A medio camino entre el documento etnográfico, la ficción de denuncia social y la fábula agridulce, Kalo Pothi, del joven director nepalí Min Bahadur Bham, nos lleva hasta el corazón del Nepal rural en el año 2001, durante un alto al fuego en la guerra civil que enfrentaría a fuerzas gubernamentales y a una guerrilla maoísta entre 1996 y 2006, y que dejaría más de 13.000 muertos y 140.000 desplazados.
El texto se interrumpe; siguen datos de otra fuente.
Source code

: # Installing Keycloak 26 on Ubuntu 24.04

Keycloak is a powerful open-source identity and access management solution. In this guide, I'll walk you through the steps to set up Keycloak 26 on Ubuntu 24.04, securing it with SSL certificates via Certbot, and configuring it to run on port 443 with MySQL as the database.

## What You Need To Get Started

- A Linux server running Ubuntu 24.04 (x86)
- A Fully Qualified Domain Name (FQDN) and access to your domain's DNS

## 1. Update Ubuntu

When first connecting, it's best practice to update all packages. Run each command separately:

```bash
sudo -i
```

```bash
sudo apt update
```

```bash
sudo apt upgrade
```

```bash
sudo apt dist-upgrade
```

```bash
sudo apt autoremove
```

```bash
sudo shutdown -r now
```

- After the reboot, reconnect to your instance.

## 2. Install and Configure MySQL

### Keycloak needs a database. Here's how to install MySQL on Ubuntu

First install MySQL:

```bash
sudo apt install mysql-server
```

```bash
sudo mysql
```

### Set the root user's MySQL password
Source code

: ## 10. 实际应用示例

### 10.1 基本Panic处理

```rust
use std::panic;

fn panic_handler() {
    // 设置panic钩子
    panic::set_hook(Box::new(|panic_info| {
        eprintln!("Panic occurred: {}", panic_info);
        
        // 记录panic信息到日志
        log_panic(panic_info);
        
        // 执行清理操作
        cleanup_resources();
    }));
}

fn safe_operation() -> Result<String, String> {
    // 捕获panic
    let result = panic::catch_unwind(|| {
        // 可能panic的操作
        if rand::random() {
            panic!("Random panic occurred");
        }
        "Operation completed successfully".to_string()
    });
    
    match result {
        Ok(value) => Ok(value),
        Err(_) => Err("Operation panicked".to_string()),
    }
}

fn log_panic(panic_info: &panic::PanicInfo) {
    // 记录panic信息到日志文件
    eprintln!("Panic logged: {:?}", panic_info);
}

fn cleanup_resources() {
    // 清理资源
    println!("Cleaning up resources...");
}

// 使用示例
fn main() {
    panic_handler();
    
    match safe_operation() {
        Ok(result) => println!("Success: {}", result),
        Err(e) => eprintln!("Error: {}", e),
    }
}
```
La calma tensa se percibe desde las primeras escenas, en las que Bahm presenta a los protagonistas –el más destacado de los cuales es un niño huérfano de madre– mientras se habla de la visita del rey, se escucha por la radio una crónica de los atentados de Nueva York y se representa una coreografía de un grupo musical de propagando pro-maoísta que recuerda al de la maravillosa Platform de Jia Zhang-ke (cabe decir que Bahm podría haber sacado más partido de esta veta narrativa).

Desde las primeras escenas, Bahm establece las rigurosas y poéticas coordenadas de su singular propuesta escénica. Lustrosa a nivel técnico, la película establece un patrón de planos distanciados y en perenne movimiento. La cámara se mueve morosamente por los escenarios capturando rituales cotidianos, en un vaivén espectral que recuerda lejanamente a las estrategias del taiwanés Hou Hsiao-hsien o el griego Theo Angelopoulos. El recuerdo de Angelopoulos reaparece en unas escenas oníricas en las que el niño protagonista atraviesa unas extrañas procesiones donde se entrecruza lo religioso y lo militar, la belleza y el terror: un maoísta es arrastrado por dos soldados mientras unos hombres oran y otro le arranca la piel a una oveja. Estas escenas metafóricas –embellecidas por la cámara lenta– recuerdan también al cine del srilanqués Vimukthi Jayasundara, aunque el grueso de la película se desmarca del surrealismo para apostar por un naturalismo estilizado. Quizás demasiado estilizado: en ocasiones, la pomposidad de ciertos movimientos de cámara no termina de encajar con la aspereza de la realidad retratada.

kalopothi

El grueso del segundo acto de Kalo Pothi parece una reedición nepalí de las desventuras del niño de ¿Dónde está la casa de mi amigo? de Abbas Kiarostami, pero con una gallina blanca en lugar de un cuaderno de deberes. Los niños despliegan alegremente una inocencia que se ve coartada una y otra vez por una sociedad que intenta sobrellevar el peso de las viejas tradiciones (un sistema de castas, un orden patriarcal) y una guerra que mantiene empobrecida a la población. En este sentido, la propuesta de Bahm funciona mejor cuando se concentra en la experiencia íntima de los personajes que cuando hace explícito el reino de terror que los rodea. El director rompe oportunamente con la pauta de planos generales para conmovernos con las lágrimas del pequeño protagonista; una escena que, por su delicadeza y pudor, neutraliza su posible efectismo. Sin embargo, el viaje a los escenarios del infierno bélico parece un subrayado algo innecesario. Mención aparte merece la hilarante escena en la que un aprendiz del Paul Newman de La leyenda del indomable engulle un huevo entero, cáscara incluida. Sobre estos hallazgos y desequilibrios, Bahm construye una película que invita a seguir la futura trayectoria del joven director, sobre todo si consigue contener el preciosismo decorativo que embellece sus imágenes pero resta algo de fuerza a su discurso.